This is the first of two articles on the importance of “re-creation” in the life of those in dedicated Christian ministry. The first article will cover the importance of rest; the second, recess and renewal. Excerpts are taken from Preventing Ministry Failure by Michael Todd Wilson and Brad Hoffmann. Copyright (c) 2007 by Michael Todd Wilson and Brad Hoffman. Used by permission of InterVarsity Press, P.O. Box 1400, Downers Grove, IL 60515. www.ivpress.com
To be at our best physically, mentally, emotionally and spiritually, we must engage in re-creation—a necessary and God-intended part of the human experience that “re-creates” the physical, mental, emotional and spiritual resources we’ve expended in the pursuit of our calling. Without replenishing internal resources, we can’t hope to carry out God’s purpose in our lives long-term. Instead, we will prematurely flame out.
To think of re-creation in more practical terms, consider its three significant facets: rest, recess and renewal.
Rest refers to the physical repair and rebuilding of the body and mind. When we exert ourselves physically or mentally, we ache for the restoration of our energies. Even the emotional stress of sedentary work requires subsequent rest for the body and mind to recuperate.
Our first inclination for understanding rest might be to identify it with either physical inactivity or the ceasing of physical exertion. But the concept of rest is much more than merely not working. Remember Jesus’ invitation to his disciples to “come with me by yourselves to a quiet place and get some rest” (Mark 6:31)? The disciples were so excited by all their ministry activity and the throngs of people seeking their attention that they hadn’t even taken the time to eat. Jesus led them to a place of quietness because he saw their fatigue and knew they needed downtime. Jesus knows our need for rest. He sees behind our masks and into the depths of our weariness. We can ask him to help us recognize the value of rest in our regular routine.
Ministry can be a demanding and draining business.
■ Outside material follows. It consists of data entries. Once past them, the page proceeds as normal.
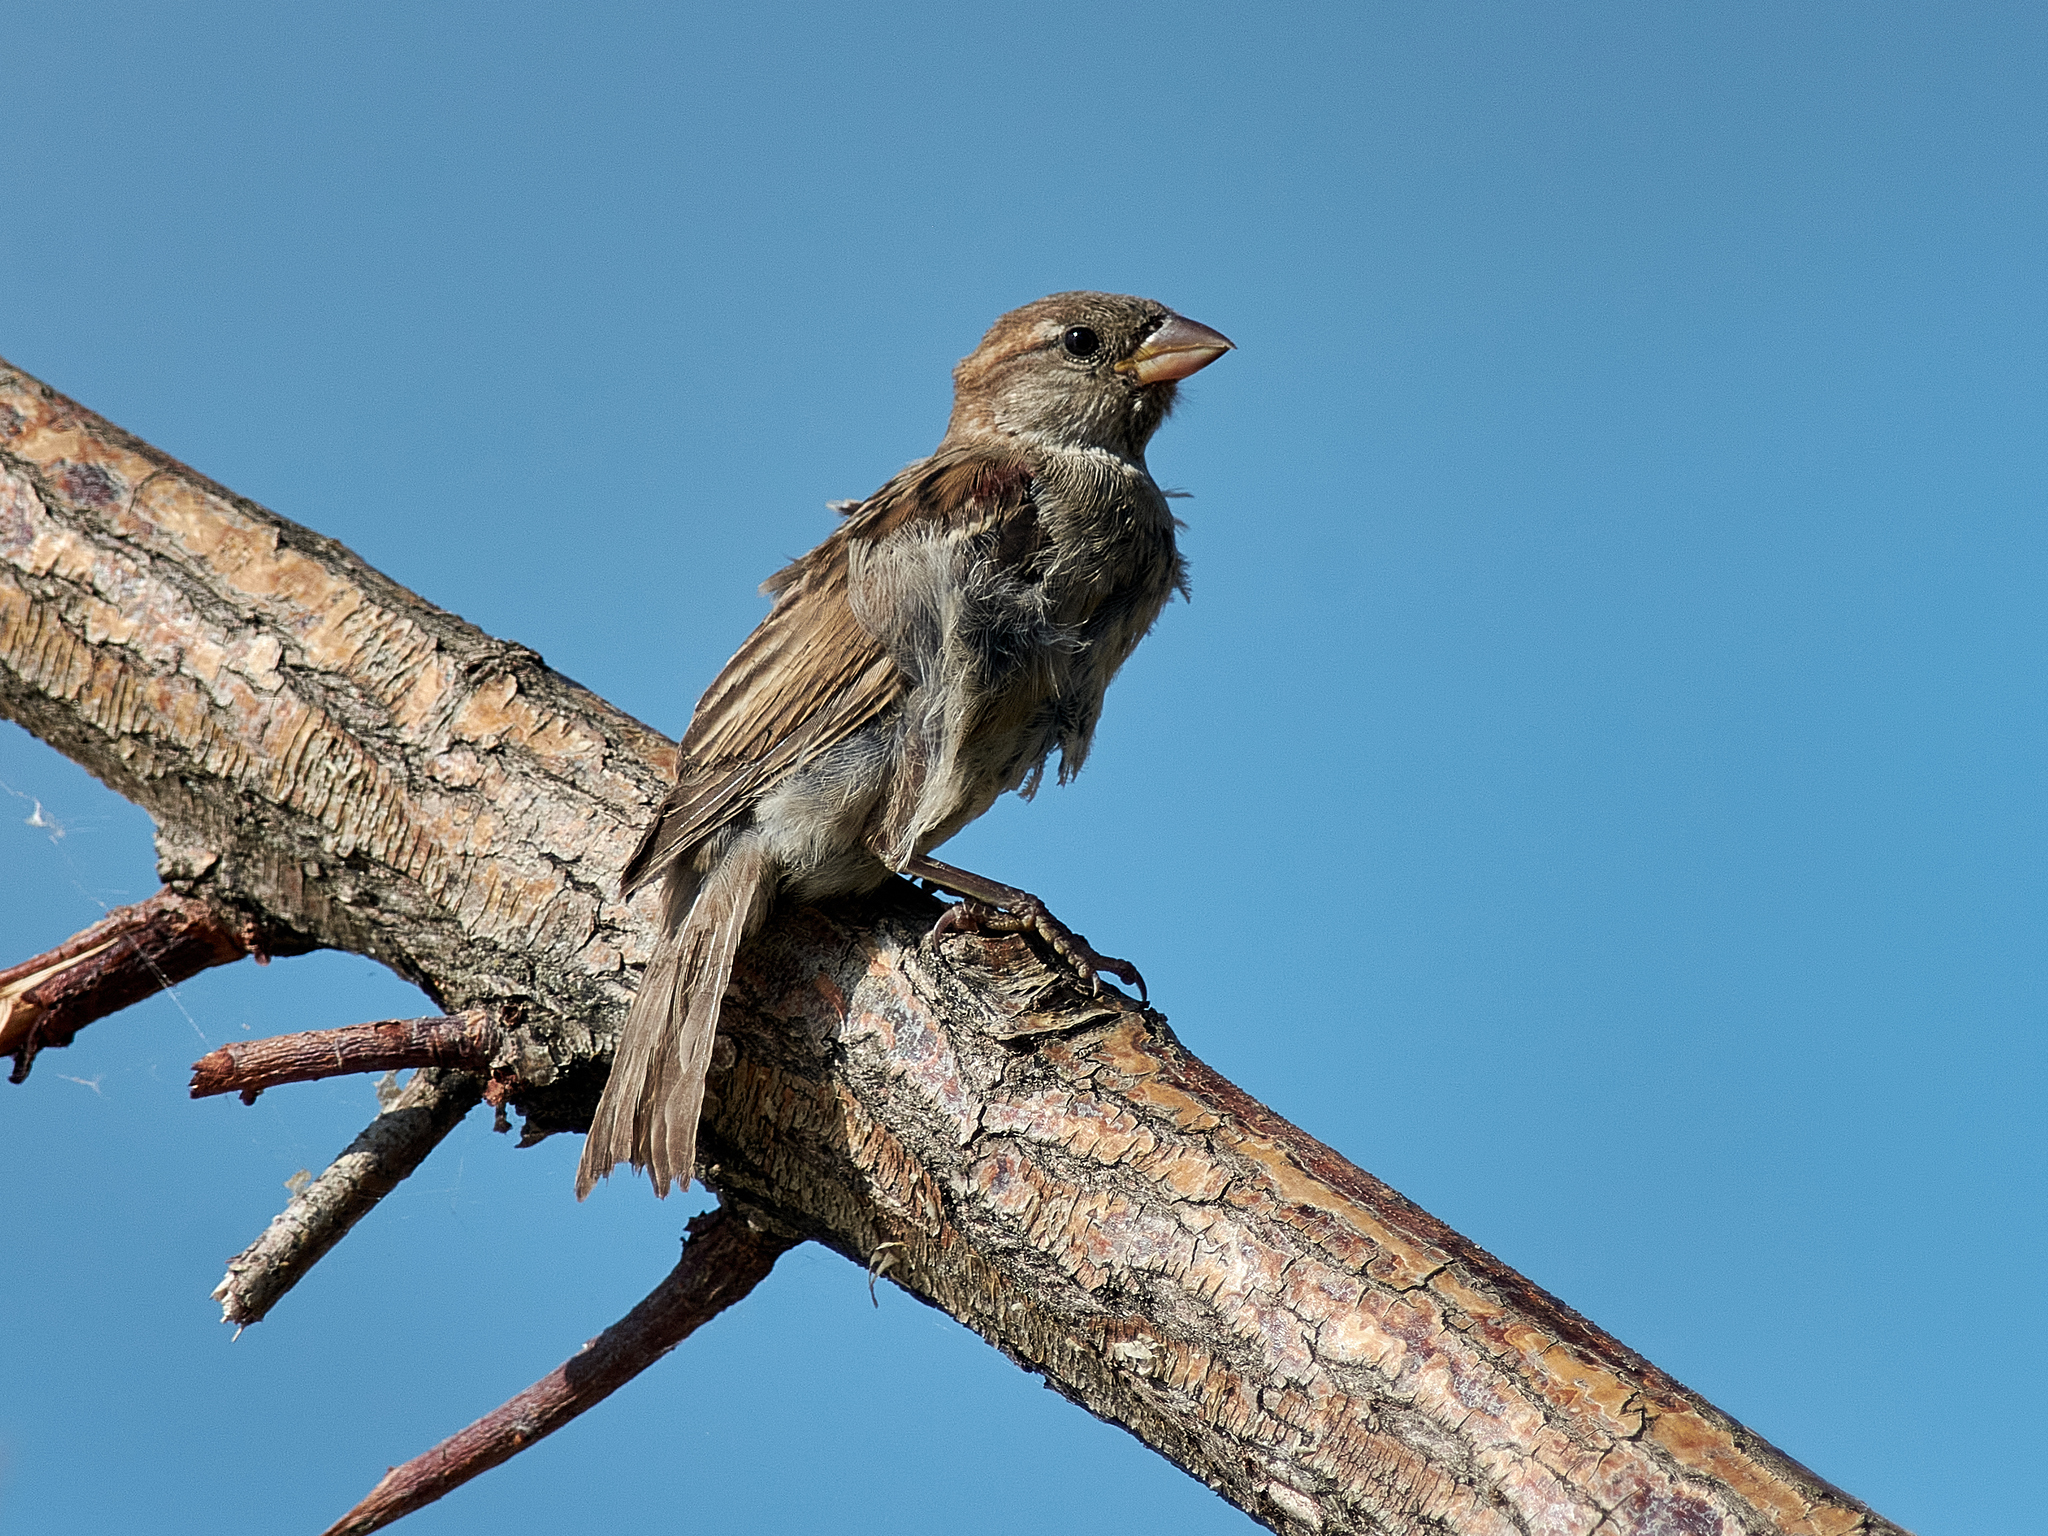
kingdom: Animalia
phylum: Chordata
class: Aves
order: Passeriformes
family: Passeridae
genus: Passer
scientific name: Passer domesticus
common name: House sparrow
We won’t survive long by spending twenty-four hours a day with people who are always taking from us. Those who subconsciously believe they are called into 24/7 ministry are often the ones who become disillusioned and angry when their expectations are shattered. Then they wonder why God doesn’t give them the ability to continue ministering. The reason is simple: they’re not withdrawing into restorative activities and relationships that fill them up. Periodically, we must be willing to take time for rest away from people who need us. God didn’t design us as maintenance-free beings. Like the Garden of Eden and everything else in the created order, we must be properly maintained.
What are some practical ways of resting? For starters, we can take an afternoon nap. It’s amazing how much clearer our mind can think with as little as ten to fifteen minutes of nap time. Even if we’re unable to fall asleep completely, stopping what we’re doing to close our eyes for even a few minutes can alter our state of consciousness, causing us to relax and restoring a bit of physical energy. As prime minister of England, Winston Churchill took daily naps.
Take a day off and don’t fill it with work around the house: sleep an extra hour on a day off; go to a local coffee shop and read the paper; take a walk with a friend or loved one around the neighborhood and talk about anything but work or family obligations; read a good book for pleasure (rather than in preparation for a sermon or other ministry); sit in a favorite chair and listen to favorite music; go to dinner with intimate friends or family; write in a journal—there are as many ideas for rest as there are unique people in the world. The only way for us to find out what’s restful to us is by trying something we think could be restful.
The actual implementation of rest into a busy schedule requires planning and perseverance. Most ministers’ schedules aren’t a nine-to-five operation. We don’t have to feel guilty about scheduling additional rest time on a weekday morning when we will be working that evening. It’s just wise planning and healthy self-care, taking the downtime necessary to be at our best. If unhealthy expectations exist concerning our “on call” or “office” hours, we might discuss them openly with our leadership team to help them understand our actions as making our ministry more effective over the long-term.